Martedì sarà il giorno dell’ennesimo ritorno del bavaglio nella politica italiana. Il Parlamento ci prova ancora, l’obiettivo è sempre lo stesso: limitare la pubblicazione delle intercettazioni telefoniche. Martedì pomeriggio, dunque, tocca alla Camera. Dichiarazioni di voto e poi probabile via libera (il primo) alla riforma del processo penale. Dentro al ddl, c’è la delega al governo per metter mano alle intercettazioni. Ma prima servono i passaggi a Montecitorio e Palazzo Madama.
Evidentemente, tra le tante priorità del delicato periodo politico, le intercettazioni sono in cima all’agenda autunnale renziana. L’esecutivo infatti ha già chiarito di voler fare in fretta. Già a fine agosto il ministro della Giustizia Andrea Orlando aveva dichiarato la volontà di approvare tutto in tempi brevi, in un’intervista al Messaggero: “Ce la possiamo fare entro la fine del 2015. La delega sulle intercettazioni possiamo attuarla a strettissimo giro, inizieremo a discuterne subito dopo il via libera alla Camera”. Che dovrebbe arrivare appunto martedì sera. Poi ci sarà il passaggio al Senato e poi il testo finirà nelle mani del governo. Tecnicamente, non ci sono impedimenti nel realizzare tutto nei tempi previsti da Orlando.

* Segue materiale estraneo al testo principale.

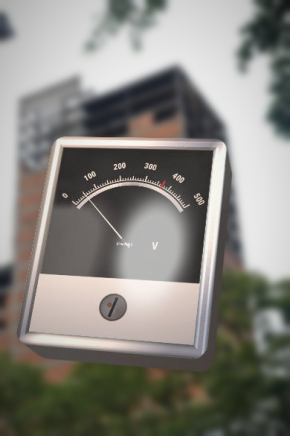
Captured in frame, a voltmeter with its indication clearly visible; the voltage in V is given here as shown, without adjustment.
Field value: 50 V
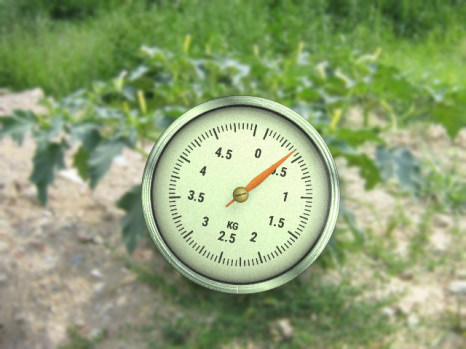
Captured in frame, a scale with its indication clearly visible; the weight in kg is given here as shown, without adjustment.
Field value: 0.4 kg
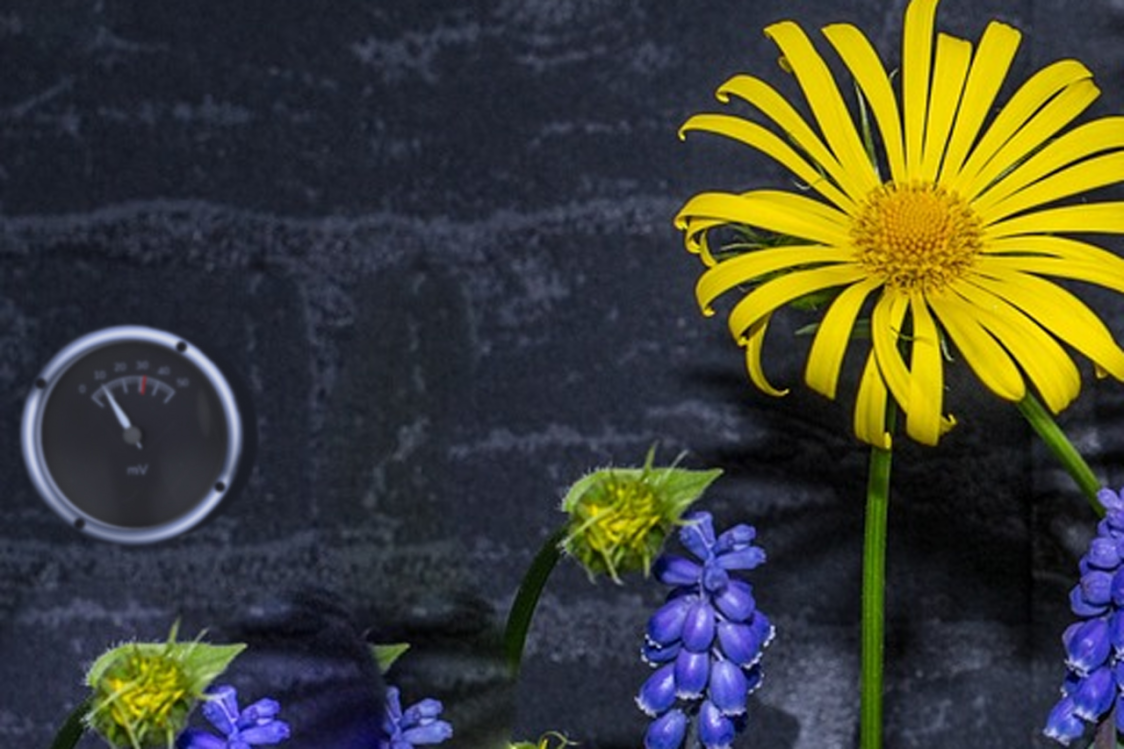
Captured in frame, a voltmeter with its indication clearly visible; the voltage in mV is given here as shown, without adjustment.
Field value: 10 mV
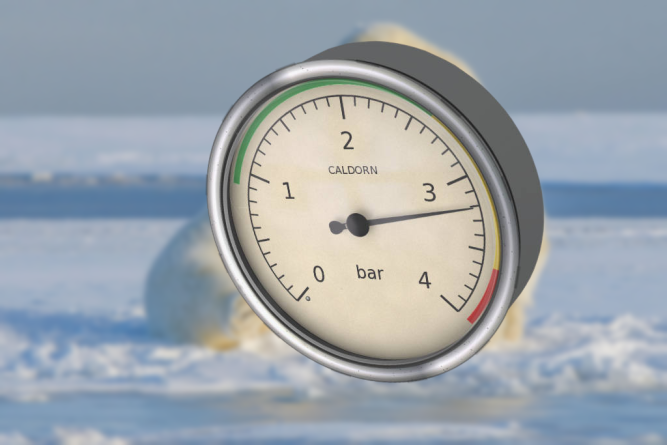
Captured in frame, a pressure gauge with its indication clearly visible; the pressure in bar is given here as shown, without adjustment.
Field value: 3.2 bar
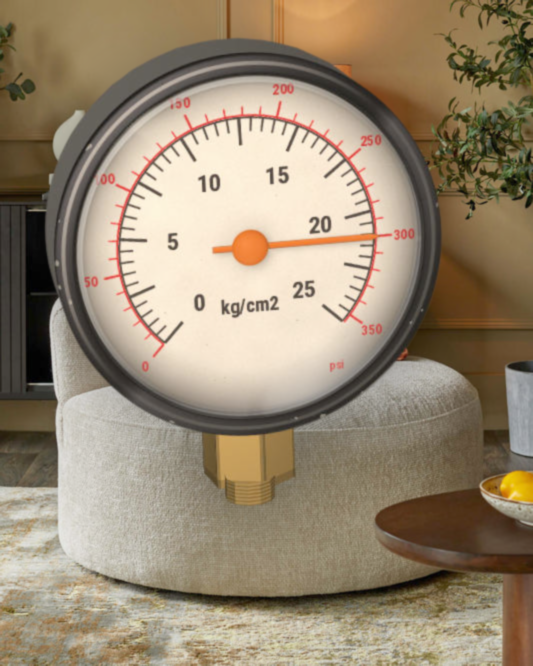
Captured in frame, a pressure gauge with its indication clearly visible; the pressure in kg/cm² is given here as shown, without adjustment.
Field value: 21 kg/cm²
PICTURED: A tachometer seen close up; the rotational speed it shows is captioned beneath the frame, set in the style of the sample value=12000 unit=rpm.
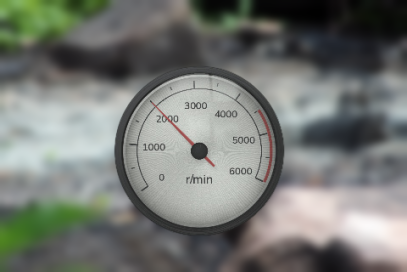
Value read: value=2000 unit=rpm
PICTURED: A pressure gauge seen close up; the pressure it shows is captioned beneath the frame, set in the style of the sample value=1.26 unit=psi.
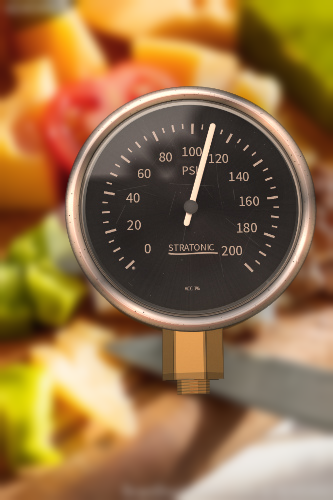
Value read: value=110 unit=psi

Gran parte della polemica, prima della pausa estiva si era concentrata sul cosiddetto emendamento Pagano (dal nome del deputato di Ncd che l’aveva presentato), la norma che prevede la reclusione da 6 mesi a 4 anni per “chiunque diffonda, al fine di recare danno alla reputazione o all’immagine altrui, riprese o registrazioni di conversazioni svolte in sua presenza e fraudolentamente effettuate”. Una legge che avrebbe fatto rischiare il carcere ai giornalisti d’inchiesta di gran parte delle trasmissioni televisive italiane. “Quella norma è stata superata – garantisce il deputato del Pd Walter Verini –. Il mattino successivo abbiamo risolto il problema con un emendamento a firma mia e di David Ermini (altro Pd, ndr): sono escluse le registrazioni ai fini di diritto di cronaca e uso processuale”.

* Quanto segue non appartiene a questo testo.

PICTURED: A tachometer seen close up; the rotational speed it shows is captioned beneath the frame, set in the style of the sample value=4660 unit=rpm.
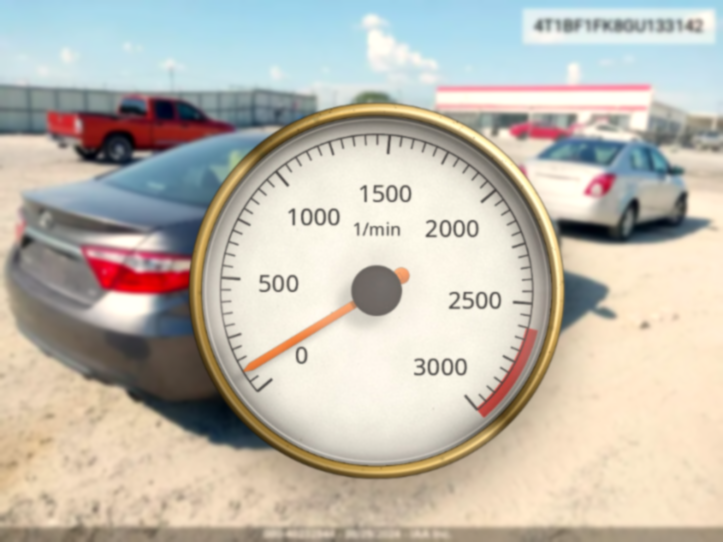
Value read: value=100 unit=rpm
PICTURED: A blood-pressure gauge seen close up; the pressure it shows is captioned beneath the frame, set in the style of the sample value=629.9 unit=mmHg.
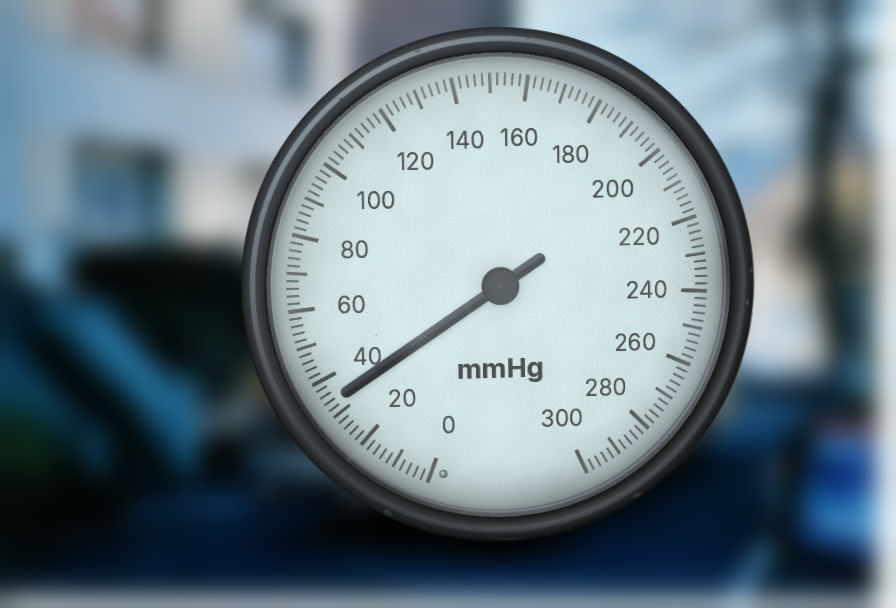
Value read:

Lo stesso ministro della Giustizia ha subito garantito che “non è l’orientamento del governo prevedere la galera per i giornalisti”. Ma la legge sulle intercettazioni non è solo l’emendamento Pagano. La stretta studiata in Parlamento riguarda la pubblicazione delle conversazioni non penalmente rilevanti. “L’orientamento – spiega ancora Verini – è quello della cosiddetta udienza filtro, dove l’avvocato della difesa, il pm e il giudice valutino quali siano le intercettazioni di rilevanza processuale. Se non lo sono, l’udienza filtro le esclude, le mette in una ‘cassaforte’ sotto la responsabilità del giudice, non vengono cancellate. L’obiettivo è la tutela della privacy”.
Non è contemplato, ma al contrario combattuto, l’interesse pubblico alla conoscenza di conversazioni – e fatti – che non siano penalmente, ma politicamente o eticamente rilevanti. Per intenderci: le conversazioni tra Matteo Renzi e il generale della Guardia di Finanza Michele Adinolfi (quelle in cui l’attuale premier, tra le altre cose, definisce “un incapace” il suo predecessore a Palazzo Chigi) probabilmente non avrebbero mai passato l’udienza filtro, nonostante l’innegabile rilevanza pubblica. Il principio che il Parlamento ha tanta fretta di tutelare non è la libertà d’informazione, ma la riservatezza delle sue conversazioni.